After spending several days writing very slow model building code in R, I eventually dropped it and used Java and OpenNLP to write code that would build my model in under 20 minutes. Others ran into the same issues. There are somewhat kludge interfaces between R and OpenNLP, Weka and OpenNLP. But these are native Java apps. I just skipped the kludge and built my model in Java and wrote a Shiny app to use the model in R. This was enough to pass the program. I was not alone in this approach, based on forum comments.

Okay, I will just say it. I thought this was a bad capstone. This was just my experience on the first run of the certification; hopefully, they’ve improved it since. The rest of the program was really good! If I could make a suggestion, I would say to let the students choose a Kaggle competition to compete. The Kaggle competitions are closer to the sort of data real data scientists will see. I am proud of the certificate that I earned.

If I were interviewing someone who had this certificate I would consider it a positive. The candidate would still need to go through a standard interview/evaluation process.

Conclusions

Great program. It won’t make you a star data scientist, but it will give you a great foundation to go from. Kaggle might be a good next step. Another might be a blog and doing some real, and interesting data science to showcase your skills! This is somewhat how I got into data science.

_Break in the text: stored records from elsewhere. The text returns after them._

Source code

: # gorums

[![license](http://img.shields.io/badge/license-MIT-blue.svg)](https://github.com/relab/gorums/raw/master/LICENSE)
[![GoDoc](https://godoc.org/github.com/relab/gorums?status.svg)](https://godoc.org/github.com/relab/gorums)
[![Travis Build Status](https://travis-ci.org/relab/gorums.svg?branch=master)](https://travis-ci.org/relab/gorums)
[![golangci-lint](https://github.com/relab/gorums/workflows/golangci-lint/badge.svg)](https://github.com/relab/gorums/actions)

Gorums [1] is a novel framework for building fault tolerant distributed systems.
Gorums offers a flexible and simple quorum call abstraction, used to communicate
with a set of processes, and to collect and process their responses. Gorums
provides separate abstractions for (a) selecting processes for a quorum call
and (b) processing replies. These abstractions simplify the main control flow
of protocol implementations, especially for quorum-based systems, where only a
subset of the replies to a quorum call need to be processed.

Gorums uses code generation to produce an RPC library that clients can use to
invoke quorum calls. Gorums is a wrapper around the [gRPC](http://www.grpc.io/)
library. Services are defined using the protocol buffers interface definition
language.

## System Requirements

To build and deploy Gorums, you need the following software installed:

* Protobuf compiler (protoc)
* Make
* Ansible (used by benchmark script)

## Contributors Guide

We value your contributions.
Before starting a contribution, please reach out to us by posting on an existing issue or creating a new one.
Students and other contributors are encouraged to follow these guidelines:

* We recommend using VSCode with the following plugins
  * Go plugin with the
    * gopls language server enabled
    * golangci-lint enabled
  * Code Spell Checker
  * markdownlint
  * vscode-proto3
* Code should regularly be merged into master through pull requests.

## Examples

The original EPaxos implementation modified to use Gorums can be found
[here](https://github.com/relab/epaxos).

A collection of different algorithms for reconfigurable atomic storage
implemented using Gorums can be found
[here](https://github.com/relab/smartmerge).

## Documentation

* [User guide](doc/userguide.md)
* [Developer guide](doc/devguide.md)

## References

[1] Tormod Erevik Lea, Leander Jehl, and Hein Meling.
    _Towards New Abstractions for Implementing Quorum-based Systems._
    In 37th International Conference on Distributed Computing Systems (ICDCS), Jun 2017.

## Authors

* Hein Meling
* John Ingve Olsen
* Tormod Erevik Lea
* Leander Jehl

A question that I am often asked, is what would I think of this certification, if I saw it on the resume of a new data scientist that I was interviewing. In isolation, I would not give a hire recommend based solely on this certification. However, it would show me that someone has mastered the basics of data science. They know what format data needs to be in for predictive modeling. They know their way around the R-programming language. They also took the initiative to undertake something that took a decent amount of effort. So yes, it is important, particularly, if your resume is lacking in the analytics area.